The hashing trick (more generally, structured randomness) can provide a bridge between the two extremes. The idea is to use structured randomness to reduce the feature dimensionality from $p$ to $d$, such that $O (d k)$ fits in main memory, and then use a two pass randomized algorithm. This can be seen as an interpolation between a one pass algorithm leveraging structured randomness and a traditional two-pass algorithm. Practically speaking, we're just trying to use the available space resources to get a good answer. We've found hashing to be a good structured randomness for sparse domains such as text or graph data, while other structured randomness (e.g., subsampled Hartley transforms) are better for dense data. When using hashing, other conveniences of the hashing trick, such as not needing to know the feature cardinality of the input data apriori, are inherited by the approach.

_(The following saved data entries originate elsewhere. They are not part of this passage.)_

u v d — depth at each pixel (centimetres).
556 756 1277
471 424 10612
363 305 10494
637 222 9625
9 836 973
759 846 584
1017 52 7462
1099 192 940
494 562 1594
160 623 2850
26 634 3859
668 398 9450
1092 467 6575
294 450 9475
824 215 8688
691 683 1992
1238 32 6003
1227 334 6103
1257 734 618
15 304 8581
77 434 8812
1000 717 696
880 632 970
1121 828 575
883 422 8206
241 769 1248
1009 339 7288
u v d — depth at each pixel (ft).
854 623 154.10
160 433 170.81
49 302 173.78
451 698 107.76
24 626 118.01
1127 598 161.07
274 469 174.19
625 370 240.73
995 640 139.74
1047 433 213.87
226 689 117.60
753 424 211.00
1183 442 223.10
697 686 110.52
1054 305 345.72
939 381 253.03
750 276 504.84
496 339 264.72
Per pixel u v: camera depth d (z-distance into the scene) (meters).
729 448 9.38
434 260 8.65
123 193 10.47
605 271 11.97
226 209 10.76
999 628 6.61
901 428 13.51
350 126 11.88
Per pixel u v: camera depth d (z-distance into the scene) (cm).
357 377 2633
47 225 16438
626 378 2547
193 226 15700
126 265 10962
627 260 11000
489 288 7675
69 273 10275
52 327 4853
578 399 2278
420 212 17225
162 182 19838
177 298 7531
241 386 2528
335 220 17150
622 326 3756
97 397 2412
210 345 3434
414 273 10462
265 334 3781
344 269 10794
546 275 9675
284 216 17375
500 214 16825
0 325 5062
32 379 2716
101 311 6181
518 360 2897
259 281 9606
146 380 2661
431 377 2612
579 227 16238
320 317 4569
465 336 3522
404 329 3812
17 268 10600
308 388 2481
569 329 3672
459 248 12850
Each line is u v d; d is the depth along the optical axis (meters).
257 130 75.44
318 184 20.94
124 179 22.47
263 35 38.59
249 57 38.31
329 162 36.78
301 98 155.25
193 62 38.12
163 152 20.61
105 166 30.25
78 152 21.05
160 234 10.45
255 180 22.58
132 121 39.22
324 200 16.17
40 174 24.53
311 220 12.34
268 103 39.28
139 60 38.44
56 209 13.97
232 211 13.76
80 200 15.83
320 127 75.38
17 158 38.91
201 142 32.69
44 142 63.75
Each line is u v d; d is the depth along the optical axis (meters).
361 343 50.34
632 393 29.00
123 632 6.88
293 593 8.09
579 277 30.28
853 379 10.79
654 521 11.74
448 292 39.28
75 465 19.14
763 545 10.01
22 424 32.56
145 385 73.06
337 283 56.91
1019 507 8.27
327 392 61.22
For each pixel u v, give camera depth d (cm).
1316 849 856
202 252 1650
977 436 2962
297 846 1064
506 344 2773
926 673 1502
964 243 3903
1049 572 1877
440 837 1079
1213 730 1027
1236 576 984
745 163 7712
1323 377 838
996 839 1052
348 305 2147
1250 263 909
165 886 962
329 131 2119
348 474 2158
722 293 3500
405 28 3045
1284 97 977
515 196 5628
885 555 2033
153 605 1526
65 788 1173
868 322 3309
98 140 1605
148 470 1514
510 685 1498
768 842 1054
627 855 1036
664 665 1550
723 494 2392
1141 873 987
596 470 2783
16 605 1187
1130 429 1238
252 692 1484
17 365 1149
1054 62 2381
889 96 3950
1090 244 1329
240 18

These randomized methods should not intimidate: once you understand them, they are very simple. Here is some Matlab to do randomized PCA with hashing:

function H=makehash(d,p) i = linspace(1,d,d); j = zeros(1,d); s = 2*randi(2,1,d)-3; perm = randperm(d); j=1+mod(perm(1:d),p); H = sparse(i,j,s); end

function [V,L]=hashpca(X,k,H) [~,p] = size(H); Omega = randn(p,k+5); [n,~] = size(X); Z = (X*H)'*((X*H)*Omega)/n; Q = orth(Z); Z = (X*H)'*((X*H)*Q)/n; [V,Lm,~] = svd(Z,'econ'); V = V(:,1:k); L = diag(Lm(1:k,1:k)); endwhich you can invoke with something like

>> H=makehash(1000000,100000); [V,L]=hashpca(sprandn(4000000,1000000,1e-5),5,H); L' ans = 1.0e-03 * 0.1083 0.1082 0.1081 0.1080 0.1079So as usual one benefit is the shock-and-awe of allowing you to achieve some computation on your commodity laptop that brings other implementations to their knees. Here's a picture that results from PCA-ing a publicly available Twitter social graph on my laptop using about 800 megabytes of memory. The space savings from hashing is only about a factor of 20, so if you had a machine with 16 gigabytes of memory you could have done this with redsvd without difficulty, but of course with larger data sets eventually memory gets expensive.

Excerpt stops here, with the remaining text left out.